これはキャリア論を研究するさまざまな人も、同様に語っている重要な考え方です。自分のキャリアに、よい意味付けをしながらよいストーリーを描くことは大切で、これは中年期でも、老年期になっても同じこと。描くストーリーは固定したものである必要はなく、いつでも再構成することができます。改めて自分の物語を振り返ることが大切なのです。
ただ、これは同時に難しいことでもあります。わかりやすいストーリーにはならないことが多いからです。発達心理学の領域で有名なエリクソンも、65歳以上の成熟期の発達課題は、「統合VS絶望」であると述べています。良いことだけでなく、悪いことも含めて、経験してきたことをストーリーにして描くことが難しいことは皆さんも実感されるところではないでしょうか。
難しいことではありますが、向き合い続ける価値があることだとも言えます。世の中ではよく「人生に無駄な経験はない」と言われます。スティーブ・ジョブズも「コネクティング・ザ・ドッツ」、経験やキャリアの点と点をつないでいくと、実はそれが未来につながっていると語っていたように、私にも過去の経験が生きる出来事が驚くほどありました。

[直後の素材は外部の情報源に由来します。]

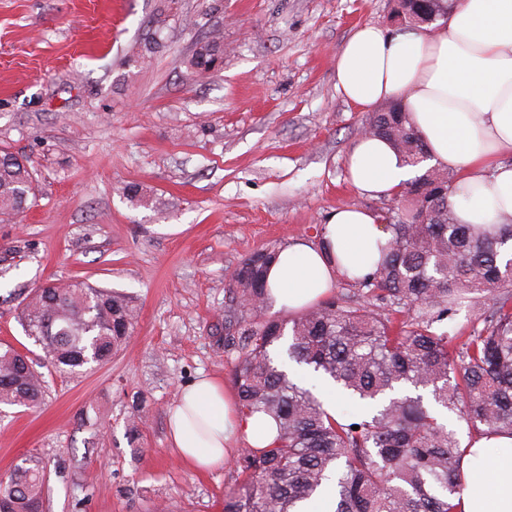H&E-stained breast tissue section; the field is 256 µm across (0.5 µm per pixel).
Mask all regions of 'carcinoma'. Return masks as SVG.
Instances as JSON below:
<instances>
[{"label":"carcinoma","instance_id":"obj_1","mask_svg":"<svg viewBox=\"0 0 512 512\" xmlns=\"http://www.w3.org/2000/svg\"><path fill=\"white\" fill-rule=\"evenodd\" d=\"M453 5L401 0L393 18L414 30ZM220 55L213 39L190 63L205 73ZM366 124L420 173L380 213L388 243L370 274L350 279L355 298L335 295L290 320L266 317L276 249L242 258L227 279L224 348L237 353L240 409L270 416L278 435L269 448L241 449L242 488L224 497V512H460L465 450L424 391L477 434H512V215L488 229L459 222L457 173L426 165V143L400 102ZM33 194V171L0 150V214L23 212ZM465 303L488 306L482 327L464 338L439 329ZM17 319L47 364L72 374L121 349L136 309L121 292L48 282L28 292ZM284 354L303 374L380 406L363 416L329 412L316 385L283 368ZM45 389L33 361L1 344L0 405L36 407ZM47 493L42 462L25 459L0 476V512H46Z\"/></svg>","mask_w":512,"mask_h":512}]
</instances>
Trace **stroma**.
I'll return each instance as SVG.
<instances>
[{
    "mask_svg": "<svg viewBox=\"0 0 512 512\" xmlns=\"http://www.w3.org/2000/svg\"><path fill=\"white\" fill-rule=\"evenodd\" d=\"M393 0H0V148L35 196L0 216V343L42 362L39 408L0 409V475L41 459L48 512H224L235 462L179 460L167 409L202 376L231 384L228 272L314 243L343 207L381 212L346 157L365 111L336 89L359 26L396 31ZM219 39L221 66L188 65ZM142 188L145 198L127 195ZM80 280L130 296L135 332L62 376L16 319L25 294Z\"/></svg>",
    "mask_w": 512,
    "mask_h": 512,
    "instance_id": "obj_1",
    "label": "stroma"
}]
</instances>
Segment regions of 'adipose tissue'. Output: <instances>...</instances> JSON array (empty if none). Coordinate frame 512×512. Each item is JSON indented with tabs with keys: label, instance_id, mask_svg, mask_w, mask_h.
Segmentation results:
<instances>
[{
	"label": "adipose tissue",
	"instance_id": "1",
	"mask_svg": "<svg viewBox=\"0 0 512 512\" xmlns=\"http://www.w3.org/2000/svg\"><path fill=\"white\" fill-rule=\"evenodd\" d=\"M336 88L368 109L398 101L425 141L435 165L456 170L452 199L464 224L493 225L512 214V0H457L433 29L392 34L358 27L336 56ZM360 192L388 196L413 175L389 144L360 136L347 156ZM389 239L377 214L334 211L322 243L291 242L267 273L277 307L299 313L327 298L337 277L374 270ZM179 458L197 470L222 466L231 434L268 447L272 419L242 414L233 393L203 377L182 390L168 415ZM462 512H512V436L475 439L462 467Z\"/></svg>",
	"mask_w": 512,
	"mask_h": 512
}]
</instances>
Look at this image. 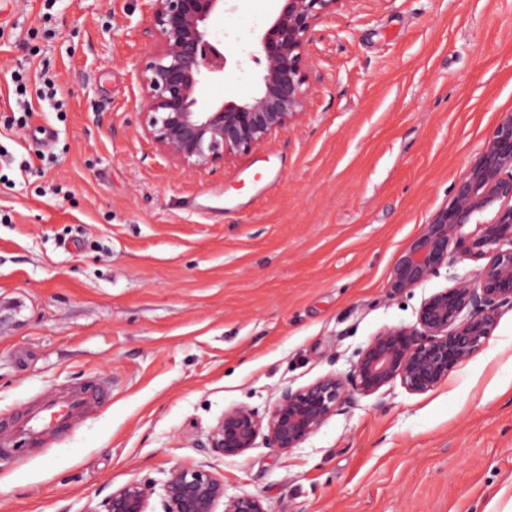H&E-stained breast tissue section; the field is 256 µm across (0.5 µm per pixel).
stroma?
<instances>
[{"mask_svg": "<svg viewBox=\"0 0 512 512\" xmlns=\"http://www.w3.org/2000/svg\"><path fill=\"white\" fill-rule=\"evenodd\" d=\"M148 6L0 0V419L80 379L112 383L83 424L0 460V512H86L179 465L267 512H505L508 306L433 390L354 394L287 452L201 444L230 406L346 375L375 334L413 326L424 298L478 269L461 258L389 286L398 251L512 113V0H348L316 28L299 118L206 171L141 130ZM283 7L232 0L209 22L230 66L202 101L258 97L264 66L248 54ZM47 77L59 108L39 97Z\"/></svg>", "mask_w": 512, "mask_h": 512, "instance_id": "35a3bbf8", "label": "stroma"}]
</instances>
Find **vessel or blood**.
<instances>
[{
    "instance_id": "b4317fda",
    "label": "vessel or blood",
    "mask_w": 512,
    "mask_h": 512,
    "mask_svg": "<svg viewBox=\"0 0 512 512\" xmlns=\"http://www.w3.org/2000/svg\"><path fill=\"white\" fill-rule=\"evenodd\" d=\"M110 390L109 379L95 377L25 405L0 424V457L11 456L18 448L44 447L51 438L73 430L104 405Z\"/></svg>"
}]
</instances>
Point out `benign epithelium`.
<instances>
[{
	"instance_id": "7a95c632",
	"label": "benign epithelium",
	"mask_w": 512,
	"mask_h": 512,
	"mask_svg": "<svg viewBox=\"0 0 512 512\" xmlns=\"http://www.w3.org/2000/svg\"><path fill=\"white\" fill-rule=\"evenodd\" d=\"M342 0H288V8L255 44L250 60L273 66L278 79L265 104L202 105L196 89L224 78V47L208 22L224 0H151L154 48L139 69L141 127L160 153L191 169H214L248 154L299 117L309 94L306 52L315 27ZM494 213L489 221L483 214ZM487 260L473 278L423 299L411 327L381 330L358 353L342 379L325 376L287 387L264 411L247 405L224 410L202 448L223 458L247 454L263 442L299 448L353 393L372 395L400 381L410 393L430 391L469 360L492 336L499 309L512 307V113L499 118L448 205L399 251L390 272L394 293L416 288L460 256ZM267 512L260 496H228L224 480L202 467H172L160 484L132 479L85 512Z\"/></svg>"
}]
</instances>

自分の物語は、何度も振り返り、その経験を捉え直し、再構成していくことを繰り返し時間をかけて作っていくものだと思います。小さなストーリーの積み重ねからで良いのです。そして、「しんどかったけど楽しかった。自分としてはよくやったよね」と振り返り、過去を「統合」して自分の物語がつくれることが、人生100年時代に求められることだと思います。